Staying fit in body and mind
This isn’t the first physical challenge Carrie has done. Last year, she climbed Ben Nevis with her daughter, and tackled Snowdon the year before. She’s also walked the Dartmoor ten tors in the past.
“I’m fairly active and pretty fit”, she says. “Staying fit is important to the job, as being a night shift worker does put strain on your body.
“Being up all night interrupts your circadian rhythms, and this can result in health problems. So I do try to eat and sleep at the times I normally would to manage this.
“Keeping fit means the body can repair itself, and it certainly helps you mentally as well.
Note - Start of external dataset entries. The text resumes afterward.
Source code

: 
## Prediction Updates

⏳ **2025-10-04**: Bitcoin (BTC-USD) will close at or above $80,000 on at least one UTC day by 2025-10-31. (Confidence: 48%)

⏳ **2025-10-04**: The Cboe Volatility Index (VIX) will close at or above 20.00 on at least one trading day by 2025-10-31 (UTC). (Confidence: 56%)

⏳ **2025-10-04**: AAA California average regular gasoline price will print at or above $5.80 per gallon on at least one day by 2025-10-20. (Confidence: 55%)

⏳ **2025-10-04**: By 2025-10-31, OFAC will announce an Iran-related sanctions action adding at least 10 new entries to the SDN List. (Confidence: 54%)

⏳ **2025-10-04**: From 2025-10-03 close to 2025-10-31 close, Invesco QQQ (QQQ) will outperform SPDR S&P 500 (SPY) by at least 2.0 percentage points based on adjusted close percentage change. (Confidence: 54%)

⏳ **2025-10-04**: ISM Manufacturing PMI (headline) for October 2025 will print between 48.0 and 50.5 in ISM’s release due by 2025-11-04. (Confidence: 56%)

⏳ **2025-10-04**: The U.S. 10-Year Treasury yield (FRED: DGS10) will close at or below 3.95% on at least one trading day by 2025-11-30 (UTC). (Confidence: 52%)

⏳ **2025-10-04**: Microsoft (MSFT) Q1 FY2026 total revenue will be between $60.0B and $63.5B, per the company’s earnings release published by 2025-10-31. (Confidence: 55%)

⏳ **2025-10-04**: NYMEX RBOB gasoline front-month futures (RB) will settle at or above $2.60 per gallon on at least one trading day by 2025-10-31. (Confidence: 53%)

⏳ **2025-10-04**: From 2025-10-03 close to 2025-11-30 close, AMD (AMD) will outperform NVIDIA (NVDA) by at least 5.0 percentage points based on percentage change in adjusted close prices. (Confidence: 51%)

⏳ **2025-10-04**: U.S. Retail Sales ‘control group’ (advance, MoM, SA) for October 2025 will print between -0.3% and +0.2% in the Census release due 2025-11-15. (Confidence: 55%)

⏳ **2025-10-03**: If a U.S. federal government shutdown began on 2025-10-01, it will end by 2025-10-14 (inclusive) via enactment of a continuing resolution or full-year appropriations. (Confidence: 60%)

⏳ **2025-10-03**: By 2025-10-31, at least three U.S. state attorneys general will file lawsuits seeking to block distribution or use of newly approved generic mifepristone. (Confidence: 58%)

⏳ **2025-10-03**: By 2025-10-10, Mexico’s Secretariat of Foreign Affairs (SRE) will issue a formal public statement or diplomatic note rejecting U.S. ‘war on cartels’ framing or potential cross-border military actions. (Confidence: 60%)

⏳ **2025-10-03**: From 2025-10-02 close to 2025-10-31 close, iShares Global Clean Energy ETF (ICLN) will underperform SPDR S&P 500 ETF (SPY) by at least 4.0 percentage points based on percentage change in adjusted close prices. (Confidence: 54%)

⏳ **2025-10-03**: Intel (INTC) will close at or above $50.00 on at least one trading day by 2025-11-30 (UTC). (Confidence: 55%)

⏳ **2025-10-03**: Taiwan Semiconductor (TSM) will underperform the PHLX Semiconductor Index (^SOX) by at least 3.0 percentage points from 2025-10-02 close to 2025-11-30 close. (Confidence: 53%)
Going for a nice walk can lift your spirit and makes you feel better. If I’m feeling a bit down, it really helps.”
Spending nights in the homes of others
Carrie, like many of us, has experienced bereavement herself – so understands how important care and support overnight can be for people living with a terminal illness and their families.
“In hospitals, not everybody has the same level of time to give to a dying person,” explains Carrie. “In my work I help to manage their pain, and we help patients and families not to feel afraid of what is coming next.
“Many patients fear the pain that comes with being ill and at the end of their lives, so we do our utmost to manage it and help them be as comfortable as possible. To be with people at that time of their life, and at the end of their journey – it’s quite big thing.
“And families can have a hard time coping too – they need that support and someone to be a kind, empathetic presence.”
Returning to a special place
Rather than giving bedside care, Carrie will be out on the wild heather and footpaths of Dartmoor this Saturday night.
“Dartmoor is close to my heart. I lived in Cornwall and Devon for many years, married in Okehampton, and my mum lives in Tavistock – so the area is a special place for me. I think I will really enjoy the experience.
“I’m fundraising among family and friends and aiming to raise a bit of money. I don’t want people to get fed up with me asking! I do have some very generous friends and family who always support me.”